My new hobby (in the shower, while walking, while waiting for anything) – mentally listing public policy scholars and their best-known contributions:

  • Haas – epistemic communities
  • Kingdon – policy windows
  • Skogstad – economic globalization v. political internationalization
  • Sabatier and Jenkins-Smith – the advocacy coalition framework
  • Downs, Olson, Arrow – rational choice
  • Green and Shapiro – critics of rational choice
  • Howlett, Ramesh, Perl – summarizers of everything
  • Harden and Ostrum – analysts of tragedies of the commons
  • Jones – bounded rationality
  • Lindblom – muddling through
  • Tversky and Kahneman – framing
  • Tsebelis – nested games, veto points
  • Popper, Kuhn, Lakatos – philosophy of science
  • Pierson – policy feedbacks
  • Hall – policy paradigms

Etc, etc

One week to the exam

My public policy comprehensive exam is next Friday from 10am to 2pm.

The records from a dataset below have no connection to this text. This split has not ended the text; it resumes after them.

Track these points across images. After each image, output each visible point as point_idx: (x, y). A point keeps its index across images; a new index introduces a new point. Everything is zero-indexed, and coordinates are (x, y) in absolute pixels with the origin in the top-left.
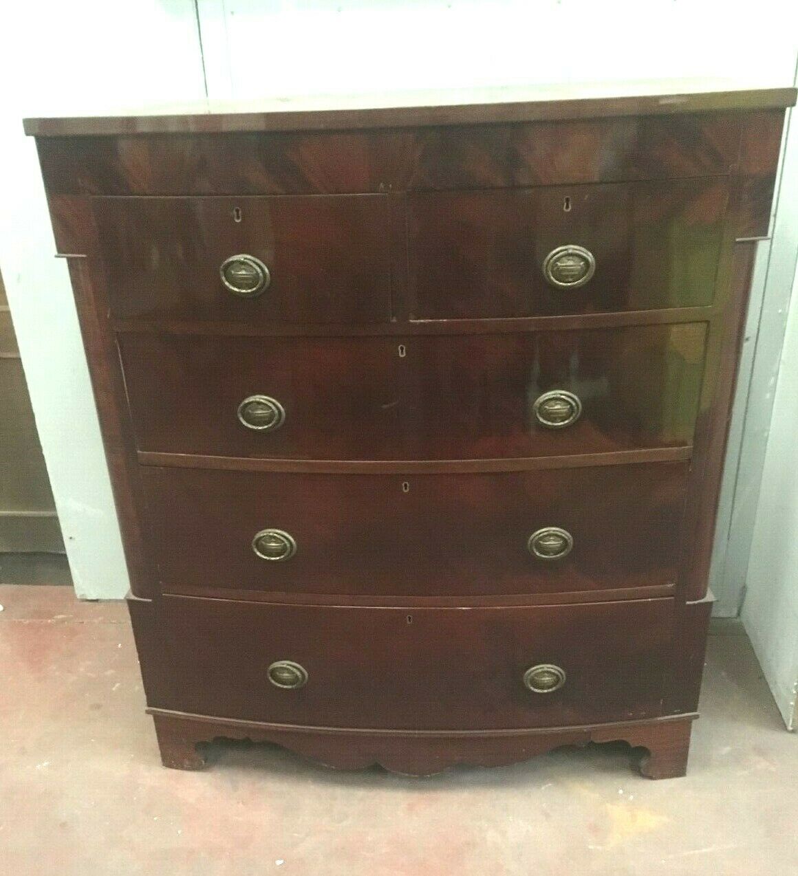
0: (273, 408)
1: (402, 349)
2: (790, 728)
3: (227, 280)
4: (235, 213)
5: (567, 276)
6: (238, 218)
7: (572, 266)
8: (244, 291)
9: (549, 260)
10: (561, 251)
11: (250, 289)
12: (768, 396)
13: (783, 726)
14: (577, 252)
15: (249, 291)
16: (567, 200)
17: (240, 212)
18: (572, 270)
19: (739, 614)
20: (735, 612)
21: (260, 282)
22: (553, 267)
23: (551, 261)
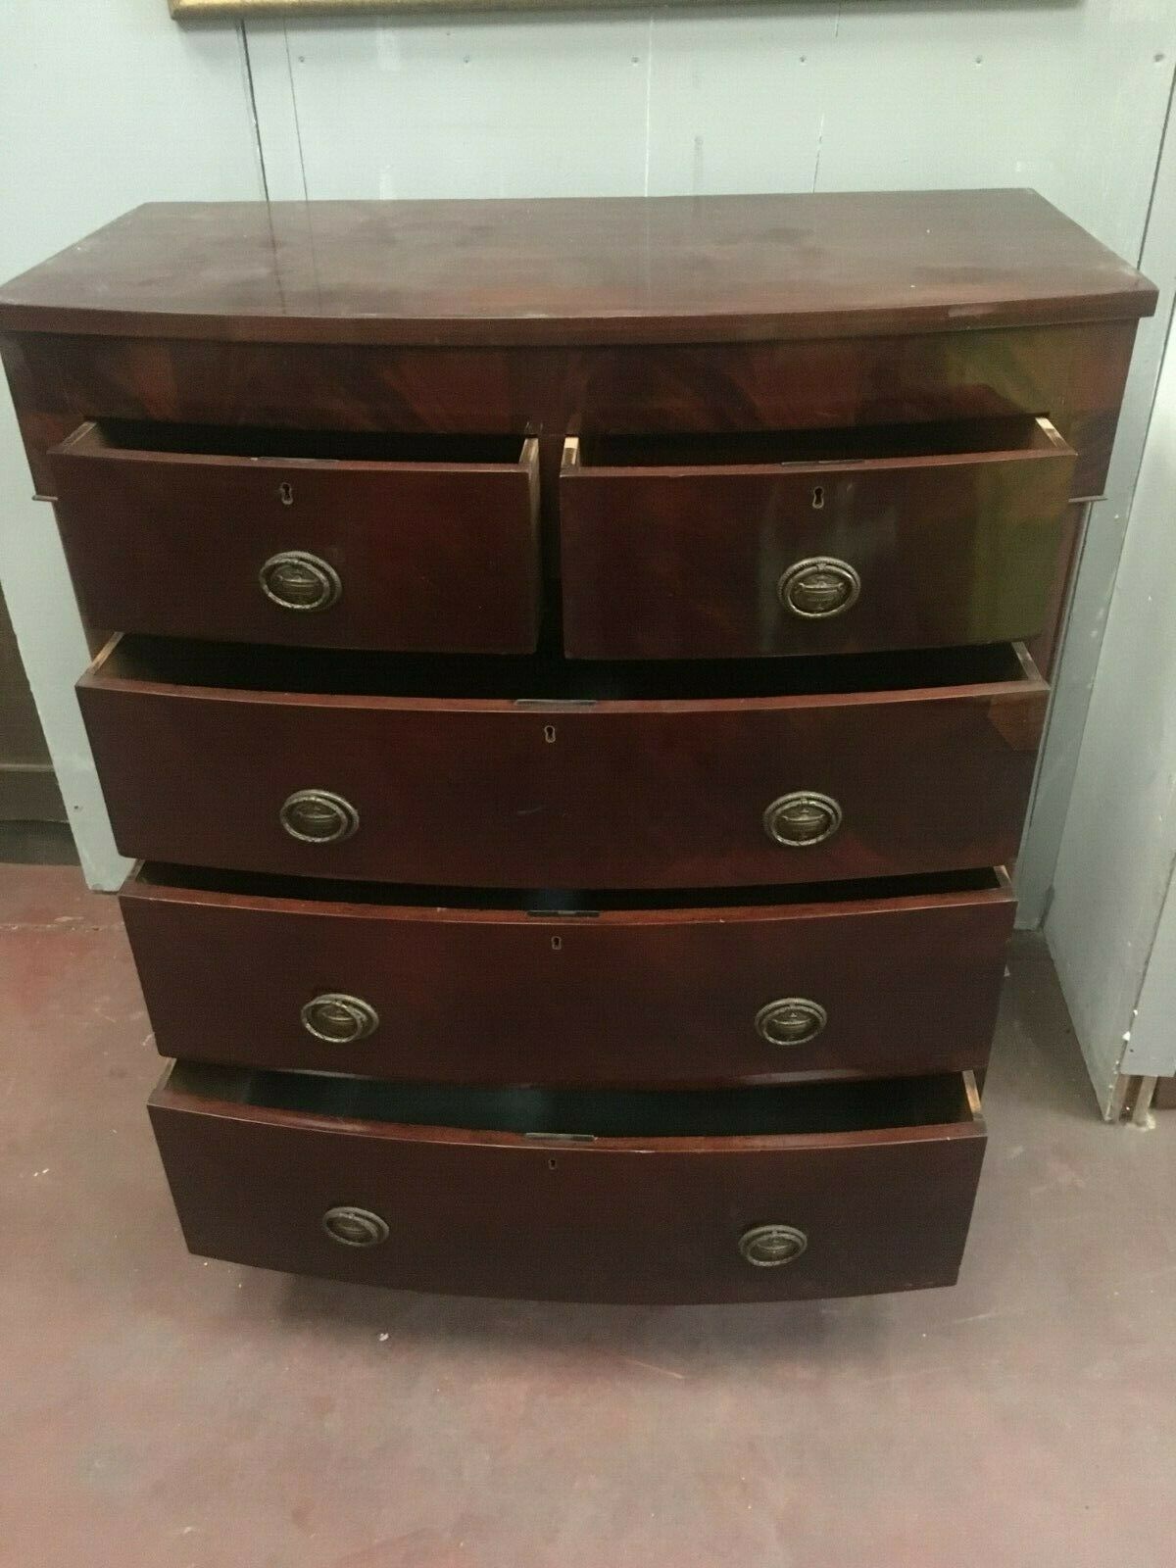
0: (339, 811)
1: (550, 730)
2: (1107, 1118)
3: (271, 590)
4: (283, 490)
5: (816, 604)
6: (288, 497)
7: (825, 589)
8: (298, 607)
9: (787, 581)
10: (808, 566)
11: (309, 603)
12: (1094, 633)
13: (1098, 1114)
14: (834, 568)
15: (307, 607)
16: (818, 492)
17: (290, 490)
18: (823, 596)
19: (1041, 925)
20: (1036, 922)
21: (324, 596)
22: (794, 590)
23: (791, 581)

It’s challenging for a lot of reasons, but the biggest is the sheer difficulty of retaining the quantity of basic information (authors, names of books and articles, dates of publication) which is expected.

I will be spending the last week outlining answers to plausible questions, reading or re-reading some key sources, putting key bits of information into big Excel tables, and then reviewing those tables.

These facts will not be on the exam

I was wrong a while ago when I said the QI podcast isn’t available through the iTunes Store. It simply doesn’t have a name that makes it obvious that it is the QI podcast: No Such Thing As A Fish.

One nice fact is that Lawrence Burst Sperry, the man who invented the aircraft autopilot, went flying in November 1916 with Mrs. Waldo Polk, whose husband was off driving an ambulance in France. They counted on the autopilot to keep them aloft, but ended up crashing naked into a bay and being found by duck hunters.

Also, if you get a zebrafish drunk and put it among sober companions, the sober ones will follow the drunk one:

Maybe something about the drunk fish’s one-on-one interactions with the other fish made the group as a whole move in the same direction. Or maybe the sober fish looked at their non-sober tankmate and saw a leader. “It is likely,” Porfiri says, that the drunk fish’s uninhibited behavior “is perceived as a boldness trait, thus imparting a high social status.” As they followed the drunk fish, the sober ones also sped up to keep pace, swimming roughly a third faster than they would have otherwise.

The very drunkest zebrafish, though, lost their leader status. Fish that had been exposed to the highest alcohol concentration began to lag behind the rest of the group, following instead of steering. Since higher alcohol doses have “sedative effects,” Porfiri says, the drunkest fish slow down and start to display “sluggishness in response to the rest of the group.”